It was thus said that the Great Johann ''Myrkraverk'' Oskarsson once stated:
Ok, so I am trying out LPEG.  For somewhat rigid syntax, I came up with
    local p = { } -- the patterns, all in a table
    p.space = lpeg.S( " \t\n\r" ) ^ 1 -- whitespace
    p.label = lpeg.Cg( lpeg.R( "az" ) ^ 0, "lbl" ) * p.space
    p.instruction = ( lpeg.R( "az" ) + lpeg.R( "AZ" ) ) ^ 1
    p.operand = lpeg.Cg( lpeg.R( "09" ) ^ 1, "imm" )
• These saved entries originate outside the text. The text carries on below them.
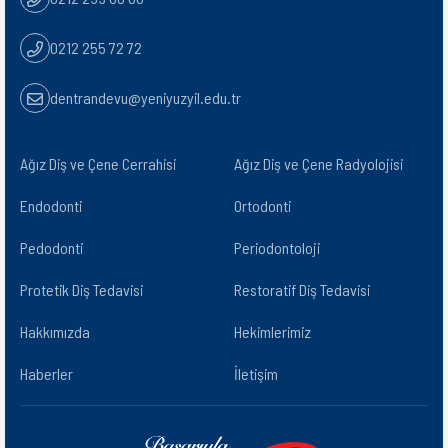
0212 255 72 72
dentrandevu@yeniyuzyil.edu.tr
Ağız Diş ve Çene Cerrahisi
Ağız Diş ve Çene Radyolojisi​
Endodonti
Ortodonti
Pedodonti
Periodontoloji
Protetik Diş Tedavisi
Restoratif Diş Tedavisi
Hakkımızda
Hekimlerimiz
Haberler
İletişim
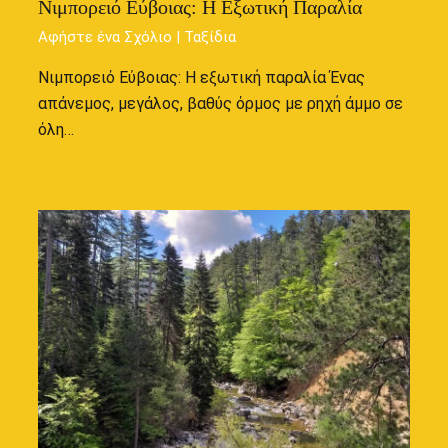
Νιμπορειό Εύβοιας: Η Εξωτική Παραλία
Αφήστε ένα Σχόλιο
|
Ταξίδια
Νιμπορειό Εύβοιας: Η εξωτική παραλία Ένας
απάνεμος, μεγάλος, βαθύς όρμος με ρηχή άμμο σε
όλη…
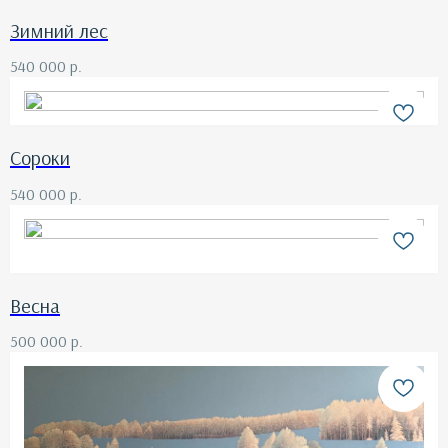
Зимний лес
540 000
р.
Сороки
540 000
р.
Весна
500 000
р.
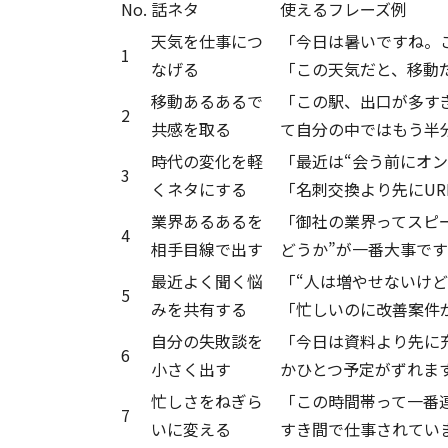
No.
話ネタ
使えるフレーズ例
天気を仕事につ
「今日は暑いですね。こ
1
なげる
「この天気だと、移動
移動あるあるで
「この駅、出口が多すぎ
2
共感を取る
て自分の中ではもう半
時代の変化を軽
「最近は“会う前にオン
3
くネタにする
「名刺交換より先にUR
業界あるあるを
「御社の業界ってスピー
4
相手目線で出す
どうか”が一番大事で
最近よく聞く悩
「“人は増やせないけど
5
みを共有する
「忙しいのに改善案件
自分の失敗談を
「今日は資料より先に充
6
小さく出す
かひとつ予定がずれま
忙しさをねぎら
「この時間帯って一番連
7
いに変える
すき間で仕事されてい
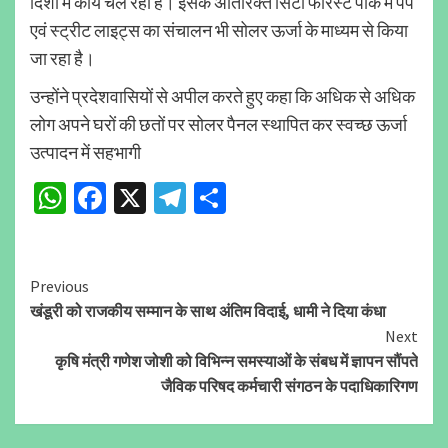
दिशा में कार्य चल रहा है। इसके अतिरिक्त सिटी फॉरेस्ट पार्क में पंप
एवं स्ट्रीट लाइट्स का संचालन भी सोलर ऊर्जा के माध्यम से किया
जा रहा है।
उन्होंने प्रदेशवासियों से अपील करते हुए कहा कि अधिक से अधिक
लोग अपने घरों की छतों पर सोलर पैनल स्थापित कर स्वच्छ ऊर्जा
उत्पादन में सहभागी
WhatsApp
Facebook
X
Telegram
Share
Continue
Previous
खंडूरी को राजकीय सम्मान के साथ अंतिम विदाई, धामी ने दिया कंधा
Reading
Next
कृषि मंत्री गणेश जोशी को विभिन्न समस्याओं के संबध में ज्ञापन सौंपते
जैविक परिषद कर्मचारी संगठन के पदाधिकारिगण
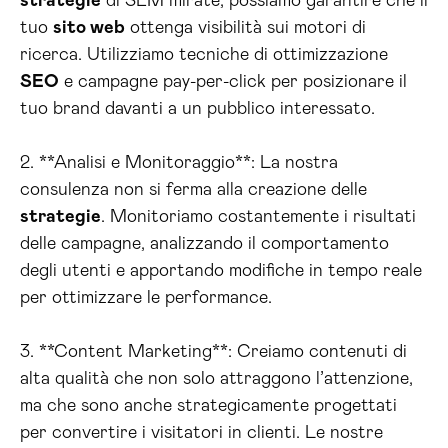
strategie
di SEM mirate, possiamo garantire che il
tuo
sito web
ottenga visibilità sui motori di
ricerca. Utilizziamo tecniche di ottimizzazione
SEO
e campagne pay-per-click per posizionare il
tuo brand davanti a un pubblico interessato.
2. **Analisi e Monitoraggio**: La nostra
consulenza non si ferma alla creazione delle
strategie
. Monitoriamo costantemente i risultati
delle campagne, analizzando il comportamento
degli utenti e apportando modifiche in tempo reale
per ottimizzare le performance.
3. **Content Marketing**: Creiamo contenuti di
alta qualità che non solo attraggono l’attenzione,
ma che sono anche strategicamente progettati
per convertire i visitatori in clienti. Le nostre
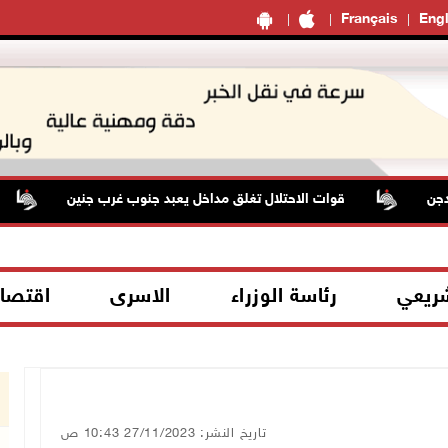
Français
Engl
قوات الاحتلال تغلق مداخل يعبد جنوب غرب جنين
أ
شريعي
رئاسة الوزراء
الاسرى
اقتصا
تاريخ النشر: 27/11/2023 10:43 ص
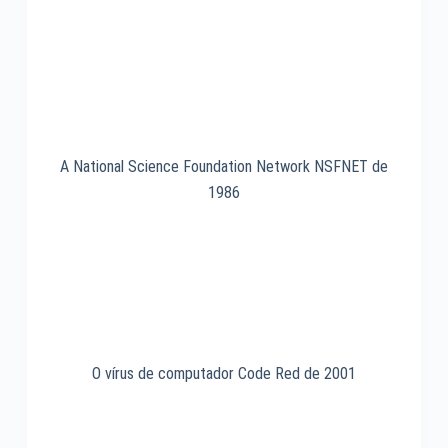
A National Science Foundation Network NSFNET de
1986
O vírus de computador Code Red de 2001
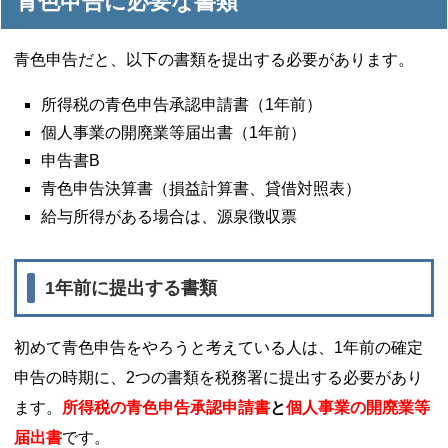
青色申告に必要な書類
青色申告だと、以下の書類を提出する必要があります。
所得税の青色申告承認申請書（1年前）
個人事業の開廃業等届出書（1年前）
申告書B
青色申告決算書（損益計算書、貸借対照表）
給与所得がある場合は、源泉徴収票
1年前に提出する書類
初めて青色申告をやろうと考えている人は、1年前の確定
申告の時期に、2つの書類を税務署に提出する必要があり
ます。
所得税の青色申告承認申請書
と
個人事業の開廃業等
届出書
です。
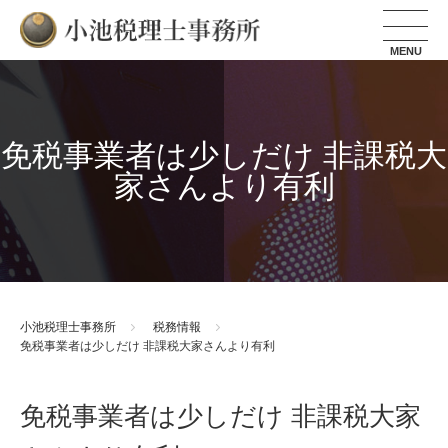
小池税理士事務所
免税事業者は少しだけ 非課税大
家さんより有利
小池税理士事務所
税務情報
免税事業者は少しだけ 非課税大家さんより有利
免税事業者は少しだけ 非課税大家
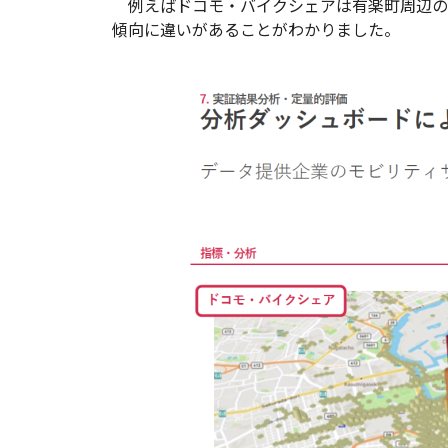
例えばドコモ・バイクシェアは有楽町周辺の
傾向に違いがあることがわかりました。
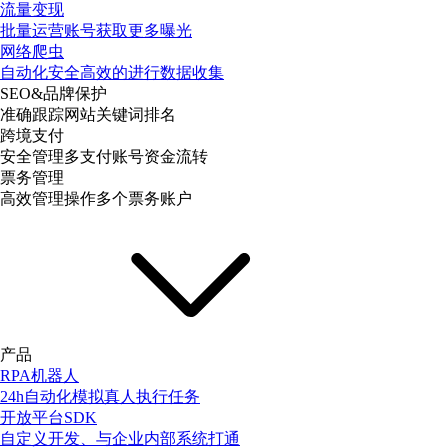
流量变现
批量运营账号获取更多曝光
网络爬虫
自动化安全高效的进行数据收集
SEO&品牌保护
准确跟踪网站关键词排名
跨境支付
安全管理多支付账号资金流转
票务管理
高效管理操作多个票务账户
产品
RPA机器人
24h自动化模拟真人执行任务
开放平台SDK
自定义开发、与企业内部系统打通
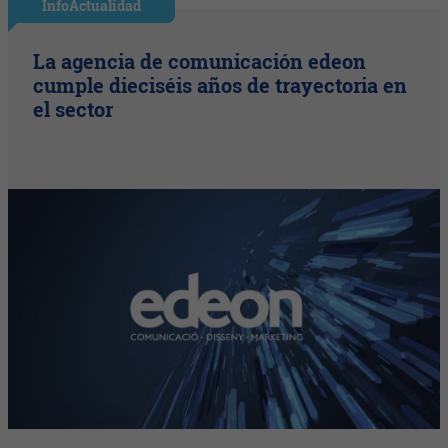
InfoActualidad
La agencia de comunicación edeon
cumple dieciséis años de trayectoria en
el sector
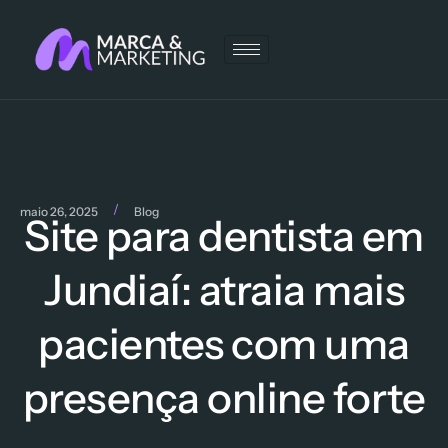
/
maio 26, 2025
Blog
Site para dentista em
Jundiaí: atraia mais
pacientes com uma
presença online forte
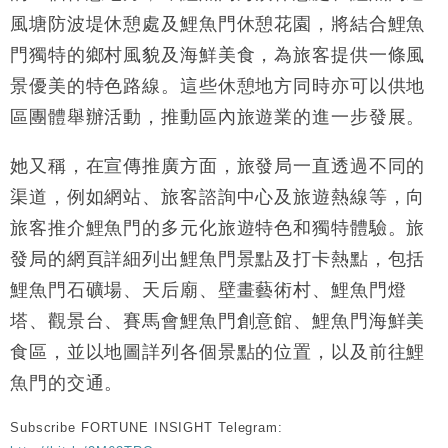
風塘防波堤休憩處及鯉魚門休憩花園，將結合鯉魚
門獨特的鄉村風貌及海鮮美食，為旅客提供一條風
景優美的特色路線。這些休憩地方同時亦可以供地
區團體舉辦活動，推動區內旅遊業的進一步發展。
她又稱，在宣傳推廣方面，旅發局一直透過不同的
渠道，例如網站、旅客諮詢中心及旅遊熱線等，向
旅客推介鯉魚門的多元化旅遊特色和獨特體驗。旅
發局的網頁詳細列出鯉魚門景點及打卡熱點，包括
鯉魚門石礦場、天后廟、壁畫藝術村、鯉魚門燈
塔、觀景台、賽馬會鯉魚門創意館、鯉魚門海鮮美
食區，並以地圖詳列各個景點的位置，以及前往鯉
魚門的交通。
Subscribe FORTUNE INSIGHT Telegram:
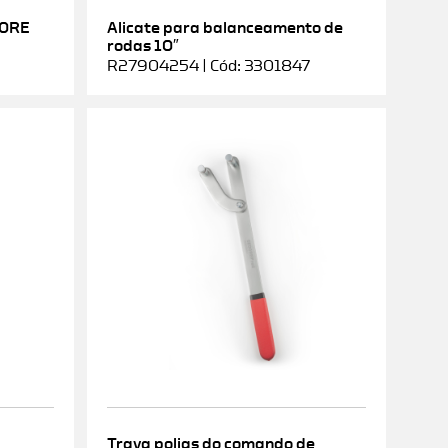
DORE
Alicate para balanceamento de
rodas 10″
R27904254 | Cód: 3301847
Trava polias do comando de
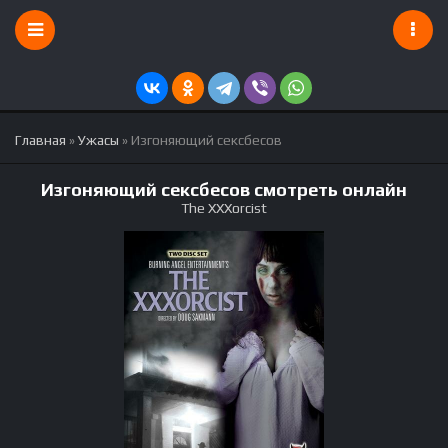
Главная
»
Ужасы
» Изгоняющий сексбесов
Изгоняющий сексбесов смотреть онлайн
The XXXorcist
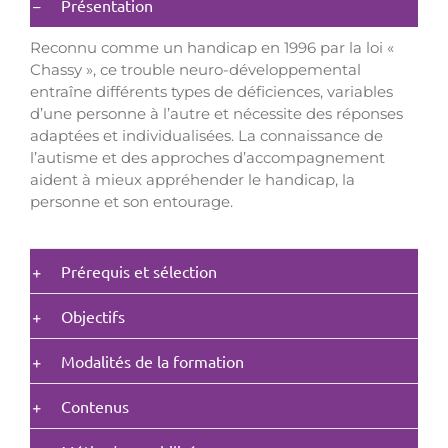
Présentation
Reconnu comme un handicap en 1996 par la loi «
Chassy », ce trouble neuro-développemental
entraîne différents types de déficiences, variables
d’une personne à l’autre et nécessite des réponses
adaptées et individualisées. La connaissance de
l’autisme et des approches d’accompagnement
aident à mieux appréhender le handicap, la
personne et son entourage.
Prérequis et sélection
Objectifs
Modalités de la formation
Contenus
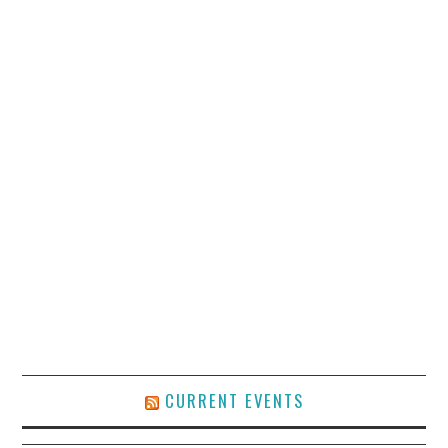
CURRENT EVENTS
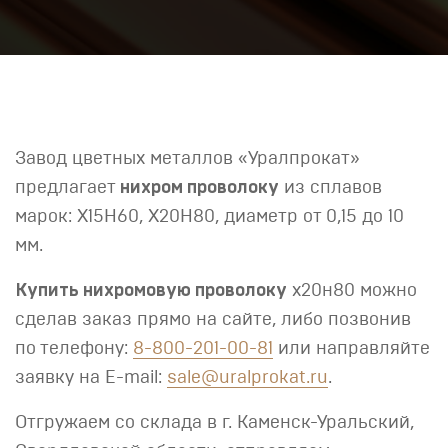
Завод цветных металлов «Уралпрокат»
предлагает
нихром проволоку
из сплавов
марок: Х15Н60, Х20Н80, диаметр от 0,15 до 10
мм.
Купить нихромовую проволоку
х20н80 можно
сделав заказ прямо на сайте, либо позвонив
по телефону:
8-800-201-00-81
или направляйте
заявку на E-mail:
sale@uralprokat.ru
.
Отгружаем со склада в г. Каменск-Уральский,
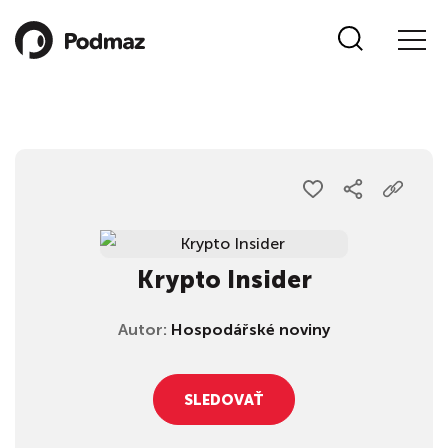
Krypto Insider
Autor:
Hospodářské noviny
SLEDOVAŤ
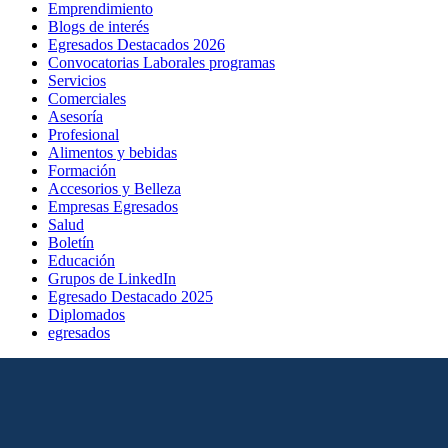
Emprendimiento
Blogs de interés
Egresados Destacados 2026
Convocatorias Laborales programas
Servicios
Comerciales
Asesoría
Profesional
Alimentos y bebidas
Formación
Accesorios y Belleza
Empresas Egresados
Salud
Boletín
Educación
Grupos de LinkedIn
Egresado Destacado 2025
Diplomados
egresados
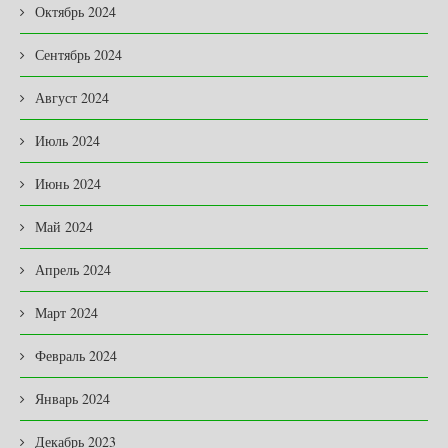
Октябрь 2024
Сентябрь 2024
Август 2024
Июль 2024
Июнь 2024
Май 2024
Апрель 2024
Март 2024
Февраль 2024
Январь 2024
Декабрь 2023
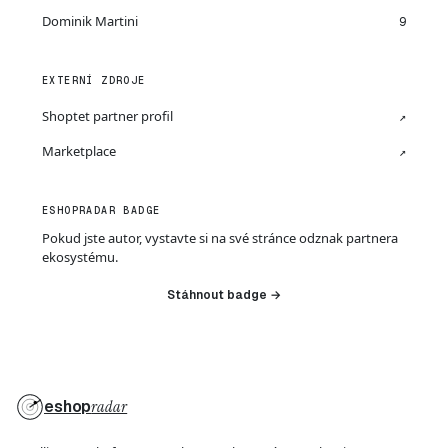
Dominik Martini
9
EXTERNÍ ZDROJE
Shoptet partner profil
↗
Marketplace
↗
ESHOPRADAR BADGE
Pokud jste autor, vystavte si na své stránce odznak partnera
ekosystému.
Stáhnout badge →
eshop
radar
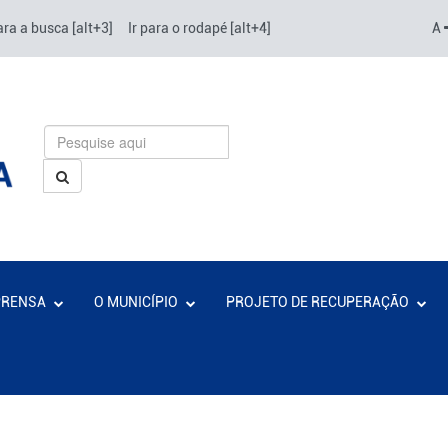
ara a busca [alt+3]
Ir para o rodapé [alt+4]
A
PRENSA
O MUNICÍPIO
PROJETO DE RECUPERAÇÃO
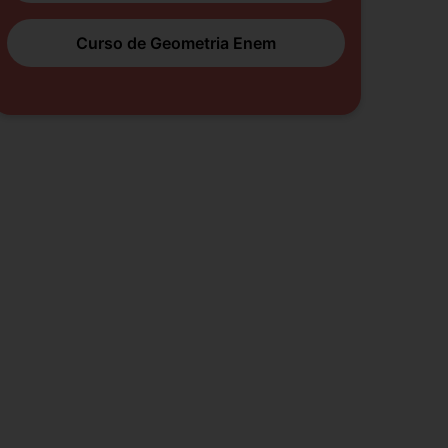
Curso de Geometria Enem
    p.line = lpeg.Ct(  p.label
           * lpeg.Cg( p.instruction, "ins" ) * lpeg.S( " \t\n\r" ) ^ 0
           * p.operand ) -- lbl, ins, op; in that order.
[I hope the spacing comes out OK; there was a discussion earlier about
issues with Thunderbird, which I'm using.]
   It came out fine here.
For lines that don't have a label, it creates a key with the empty
string.  That is, the table will be something like
   {
     imm = "35",
     ins = "store",
     lbl = ""
   }
Is there a way for LPEG to return nil in that case instead?
   Yes.  If you change p.label to read:
	p.label = (lpeg.Cg(lpeg.R("az")^1,'lbl') + lpeg.P(true))
	        * p.space
Then the following string " store 35" (note the leading space) will return:
	{
	  ins = "store",
	  imm = "35",
	}
A breakdown:
	p.label = (
		    -- check for at least one character
		    -- that makes a label
		    lpeg.Cg(lpeg.R("az")^1,'lbl')
		    -- if there isn't a character, we still
	   	    -- want to succeed
	 	    + lpeg.P(true) -- success, even though there's nothing
		)
	       * p.space -- followed by mandatory space characters.